Directions for this task: Copy the entries below exactly; any picture among them should be left out.

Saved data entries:

● ● ● ●

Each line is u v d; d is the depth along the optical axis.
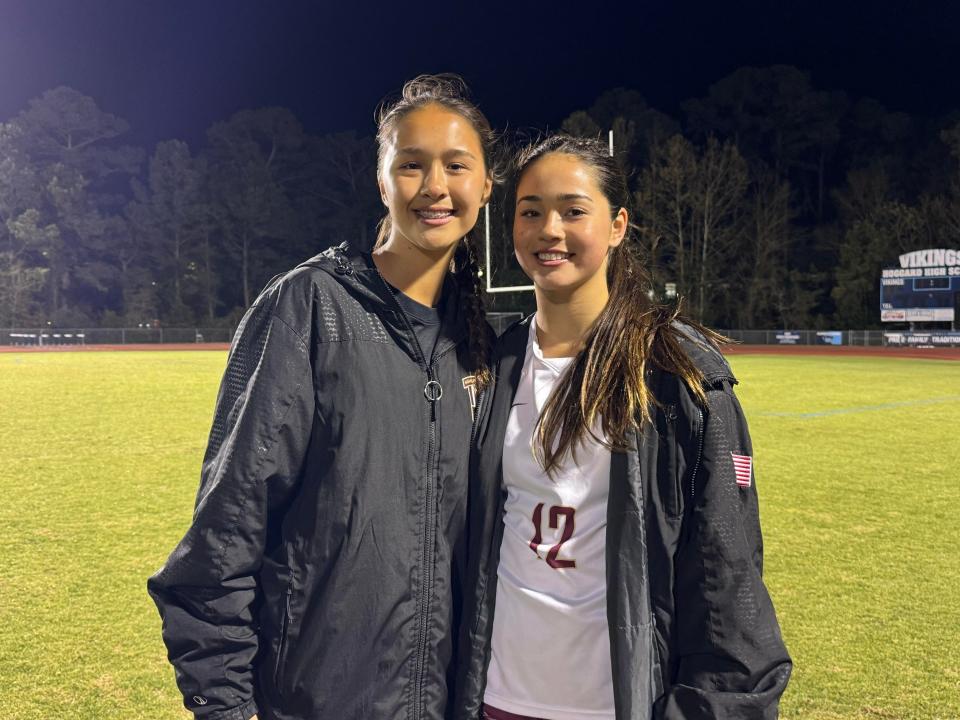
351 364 1.58
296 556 1.59
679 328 1.62
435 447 1.66
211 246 51.28
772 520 6.15
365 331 1.61
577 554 1.66
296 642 1.58
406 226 1.66
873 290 39.12
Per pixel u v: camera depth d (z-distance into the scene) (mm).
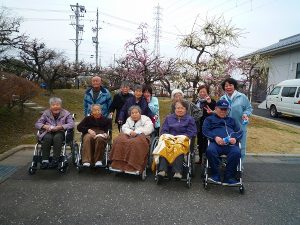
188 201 4320
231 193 4668
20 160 6086
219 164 4832
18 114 10344
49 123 5484
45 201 4168
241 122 5477
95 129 5641
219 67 11039
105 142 5367
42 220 3631
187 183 4805
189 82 11555
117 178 5176
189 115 5512
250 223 3680
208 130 5141
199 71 11023
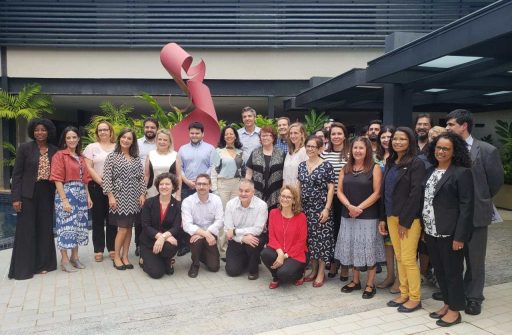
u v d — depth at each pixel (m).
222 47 10.80
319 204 4.00
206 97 6.88
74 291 3.85
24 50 10.80
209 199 4.47
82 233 4.48
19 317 3.29
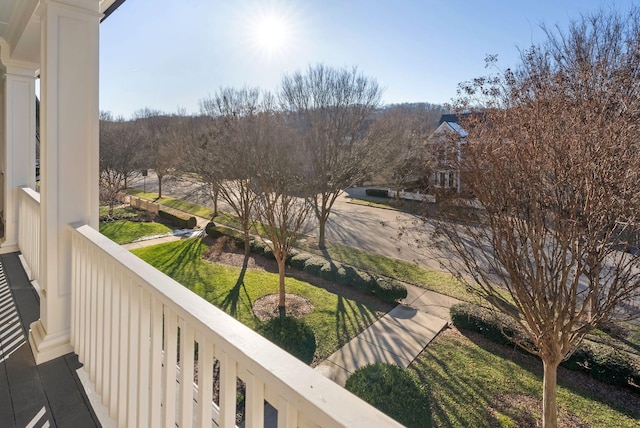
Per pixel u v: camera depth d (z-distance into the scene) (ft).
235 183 32.89
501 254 12.53
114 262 4.68
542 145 11.34
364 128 36.40
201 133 38.37
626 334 16.94
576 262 11.43
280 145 27.20
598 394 14.69
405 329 19.84
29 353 6.83
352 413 1.78
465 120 14.14
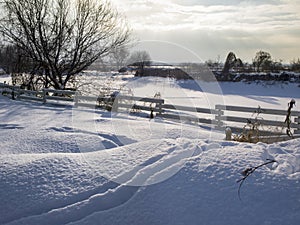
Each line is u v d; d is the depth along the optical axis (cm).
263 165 270
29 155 344
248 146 325
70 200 256
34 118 874
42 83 1745
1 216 247
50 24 1655
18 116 923
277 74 2786
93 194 262
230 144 337
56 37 1639
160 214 233
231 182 249
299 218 211
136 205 243
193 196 241
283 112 788
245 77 2827
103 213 240
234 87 2661
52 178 284
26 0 1570
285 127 768
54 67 1662
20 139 533
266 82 2725
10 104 1269
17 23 1623
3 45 1725
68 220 238
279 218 214
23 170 297
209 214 226
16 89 1479
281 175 253
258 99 1988
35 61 1695
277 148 310
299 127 757
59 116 916
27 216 244
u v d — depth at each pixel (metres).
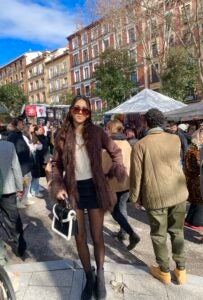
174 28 20.23
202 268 4.10
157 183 3.42
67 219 2.99
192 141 5.25
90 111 3.21
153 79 37.84
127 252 4.59
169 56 23.97
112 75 27.03
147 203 3.50
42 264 4.05
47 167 3.32
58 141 3.28
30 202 7.25
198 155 5.07
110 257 4.44
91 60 51.00
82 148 3.17
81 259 3.29
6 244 4.92
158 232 3.54
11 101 42.28
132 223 5.78
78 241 3.26
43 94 65.94
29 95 70.25
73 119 3.21
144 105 10.86
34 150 7.90
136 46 27.69
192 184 5.18
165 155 3.44
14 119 6.80
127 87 26.86
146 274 3.80
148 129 3.59
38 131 8.30
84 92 53.66
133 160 3.51
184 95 25.03
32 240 5.13
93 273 3.41
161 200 3.42
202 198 4.66
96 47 49.66
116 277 3.73
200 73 18.58
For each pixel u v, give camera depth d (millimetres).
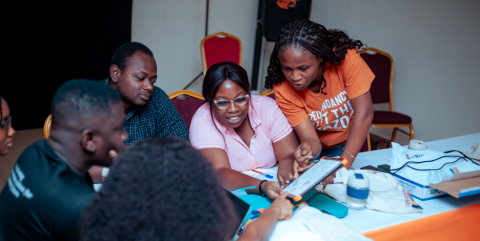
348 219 1029
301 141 1510
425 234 1085
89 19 3582
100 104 703
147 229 486
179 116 1628
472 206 1167
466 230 1175
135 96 1343
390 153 1711
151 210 484
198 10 4168
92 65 3713
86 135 710
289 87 1482
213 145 1356
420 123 3275
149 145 537
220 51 3592
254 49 4480
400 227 1021
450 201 1188
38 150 764
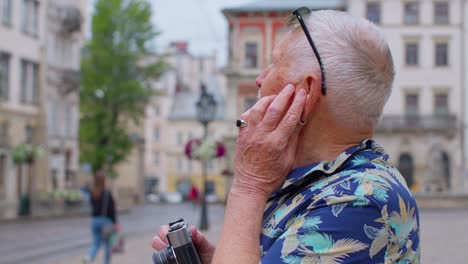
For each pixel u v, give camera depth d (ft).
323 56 6.59
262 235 6.43
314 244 5.90
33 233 76.43
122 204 188.55
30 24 144.15
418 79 182.09
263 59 178.19
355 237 5.87
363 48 6.59
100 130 168.25
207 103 72.08
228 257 6.19
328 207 5.98
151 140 310.86
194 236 7.66
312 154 6.74
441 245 50.24
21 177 139.13
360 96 6.57
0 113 132.77
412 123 180.14
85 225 92.58
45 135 148.15
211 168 304.91
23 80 143.23
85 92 167.73
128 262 43.42
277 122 6.53
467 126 179.83
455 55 181.68
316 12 6.94
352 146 6.73
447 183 179.22
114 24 165.68
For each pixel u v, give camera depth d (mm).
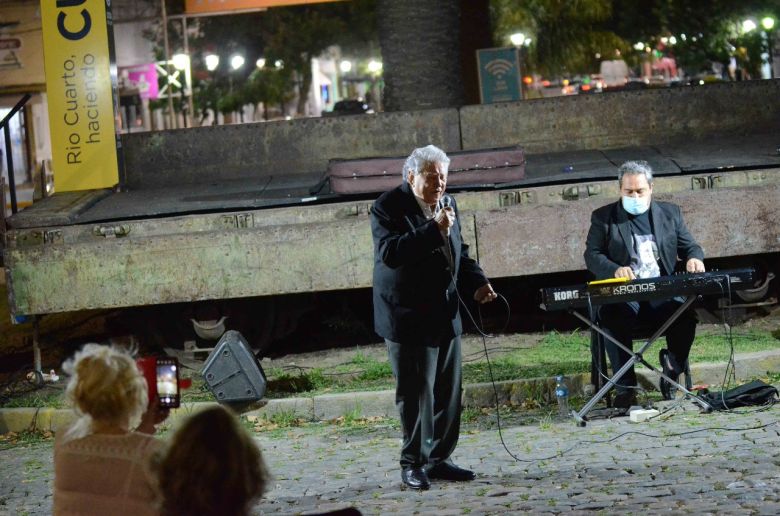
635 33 37750
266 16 37375
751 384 8680
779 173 11227
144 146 13688
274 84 38062
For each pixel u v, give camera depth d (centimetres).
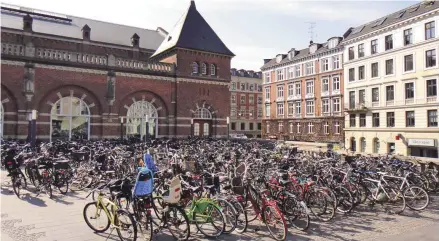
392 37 3472
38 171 1070
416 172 1127
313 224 777
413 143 3184
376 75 3659
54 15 3712
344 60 4109
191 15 3153
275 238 676
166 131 2748
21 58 2133
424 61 3109
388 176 951
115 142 2112
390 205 941
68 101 2330
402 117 3319
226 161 1237
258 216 736
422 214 871
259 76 7125
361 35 3812
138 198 680
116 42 3781
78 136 2353
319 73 4662
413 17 3192
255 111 6994
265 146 2605
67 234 696
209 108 2961
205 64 2978
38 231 712
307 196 838
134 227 632
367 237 691
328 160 1245
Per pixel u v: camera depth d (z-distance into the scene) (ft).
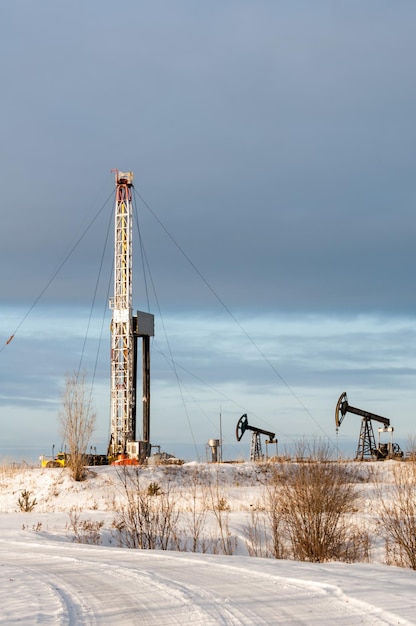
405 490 113.19
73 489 198.70
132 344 315.99
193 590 49.29
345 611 40.65
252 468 216.74
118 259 321.32
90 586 52.80
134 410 313.73
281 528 106.73
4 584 54.80
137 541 104.68
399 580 52.47
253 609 41.88
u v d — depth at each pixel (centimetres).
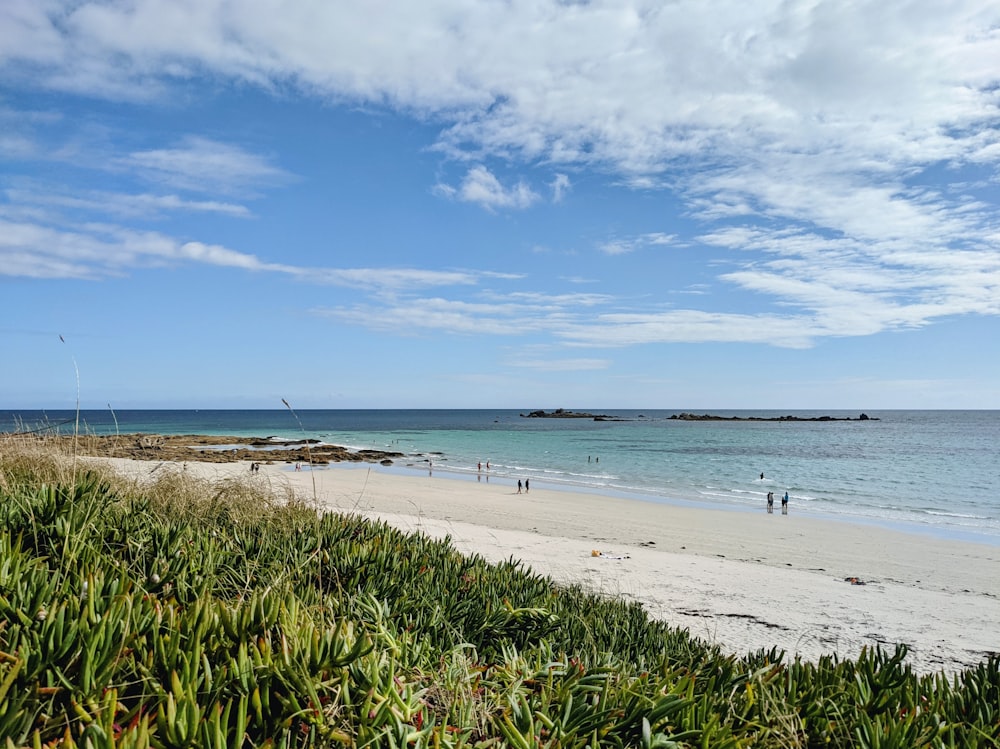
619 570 1316
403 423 15988
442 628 328
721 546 1944
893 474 4909
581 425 15175
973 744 239
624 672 281
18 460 577
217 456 4253
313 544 436
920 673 789
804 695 273
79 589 238
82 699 173
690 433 11581
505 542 1590
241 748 166
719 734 217
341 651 216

● ● ● ●

Reply to the exercise:
Each line is u v d; d is the depth along the optical axis.
351 364 1.58
296 556 1.59
679 328 1.62
435 447 1.66
211 246 51.28
772 520 6.15
365 331 1.61
577 554 1.66
296 642 1.58
406 226 1.66
873 290 39.12
Per pixel u v: camera depth d (z-distance into the scene) (mm).
188 201 4320
231 193 4668
20 160 6086
219 164 4832
18 114 10344
49 123 5484
45 201 4168
241 122 5477
95 129 5641
219 67 11039
105 142 5367
42 220 3631
187 183 4805
189 82 11555
117 178 5176
189 115 5512
250 223 3680
208 130 5141
199 71 11023
u v d — depth at each pixel (m).
222 47 10.80
319 204 4.00
206 97 6.88
74 291 3.85
24 50 10.80
209 199 4.47
82 233 4.48
19 317 3.29
Per pixel u v: camera depth d (z-distance into the scene) (ft).
235 183 32.89
501 254 12.53
114 262 4.68
542 145 11.34
364 128 36.40
201 133 38.37
626 334 16.94
576 262 11.43
280 145 27.20
598 394 14.69
405 329 19.84
29 353 6.83
352 413 1.78
465 120 14.14
Each line is u v d; d is the depth along the optical axis (cm).
263 165 270
29 155 344
248 146 325
70 200 256
34 118 874
42 83 1745
1 216 247
50 24 1655
18 116 923
277 74 2786
93 194 262
230 144 337
56 37 1639
160 214 233
231 182 249
299 218 211
136 205 243
193 196 241
283 112 788
245 77 2827
103 213 240
234 87 2661
52 178 284
26 0 1570
285 127 768
54 67 1662
20 139 533
266 82 2725
10 104 1269
17 23 1623
3 45 1725
68 220 238
279 218 214
23 170 297
209 214 226
16 89 1479
281 175 253
258 99 1988
35 61 1695
277 148 310
299 127 757
59 116 916
27 216 244
u v d — depth at each pixel (metres).
174 28 20.23
202 268 4.10
157 183 3.42
67 219 2.99
192 141 5.25
90 111 3.21
153 79 37.84
127 252 4.59
169 56 23.97
112 75 27.03
147 203 3.50
42 264 4.05
47 167 3.32
58 141 3.28
30 202 7.25
198 155 5.07
110 257 4.44
91 60 51.00
82 148 3.17
81 259 3.29
6 244 4.92
158 232 3.54
11 101 42.28
132 223 5.78
78 241 3.26
43 94 65.94
29 95 70.25
73 119 3.21
144 105 10.86
34 150 7.90
136 46 27.69
192 184 5.18
165 155 3.44
14 119 6.80
127 87 26.86
146 274 3.80
148 129 3.59
38 131 8.30
84 92 53.66
133 160 3.51
184 95 25.03
32 240 5.13
93 273 3.41
161 200 3.42
202 198 4.66
96 47 49.66
116 277 3.73
200 73 18.58
For each pixel u v, give camera depth d (millimetres).
348 219 1029
301 141 1510
425 234 1085
89 19 3582
100 104 703
147 229 486
179 116 1628
472 206 1167
466 230 1175
135 96 1343
390 153 1711
151 210 484
198 10 4168
92 65 3713
86 135 710
289 87 1482
213 145 1356
420 123 3275
149 145 537
220 51 3592
254 49 4480
400 227 1021
450 201 1188
38 150 764
For each pixel u v, give camera depth d (ft).
323 56 6.59
262 235 6.43
314 244 5.90
33 233 76.43
122 204 188.55
30 24 144.15
418 79 182.09
263 59 178.19
355 237 5.87
363 48 6.59
100 130 168.25
207 103 72.08
228 257 6.19
328 207 5.98
151 140 310.86
194 236 7.66
312 154 6.74
441 245 50.24
21 177 139.13
360 96 6.57
0 113 132.77
412 123 180.14
85 225 92.58
45 135 148.15
211 168 304.91
23 80 143.23
85 92 167.73
128 262 43.42
277 122 6.53
467 126 179.83
455 55 181.68
316 12 6.94
352 146 6.73
447 183 179.22
114 24 165.68
For each pixel u v, give camera depth d (mm).
635 33 37750
266 16 37375
751 384 8680
779 173 11227
144 146 13688
274 84 38062
For each pixel u v, give camera depth d (centimetres).
392 37 3472
38 171 1070
416 172 1127
313 224 777
413 143 3184
376 75 3659
54 15 3712
344 60 4109
191 15 3153
275 238 676
166 131 2748
21 58 2133
424 61 3109
388 176 951
115 142 2112
390 205 941
68 101 2330
402 117 3319
226 161 1237
258 216 736
422 214 871
259 76 7125
361 35 3812
138 198 680
116 42 3781
78 136 2353
319 73 4662
413 17 3192
255 111 6994
265 146 2605
67 234 696
209 108 2961
205 64 2978
38 231 712
307 196 838
134 227 632
367 237 691
328 160 1245
Per pixel u v: camera depth d (z-distance into the scene) (ft).
405 490 113.19
73 489 198.70
132 344 315.99
193 590 49.29
345 611 40.65
252 468 216.74
118 259 321.32
90 586 52.80
134 410 313.73
281 528 106.73
4 584 54.80
137 541 104.68
399 580 52.47
253 609 41.88
u v d — depth at each pixel (centimetres).
619 570 1316
403 423 15988
442 628 328
721 546 1944
893 474 4909
581 425 15175
973 744 239
624 672 281
18 460 577
217 456 4253
313 544 436
920 673 789
804 695 273
79 589 238
82 699 173
690 433 11581
505 542 1590
241 748 166
719 734 217
341 651 216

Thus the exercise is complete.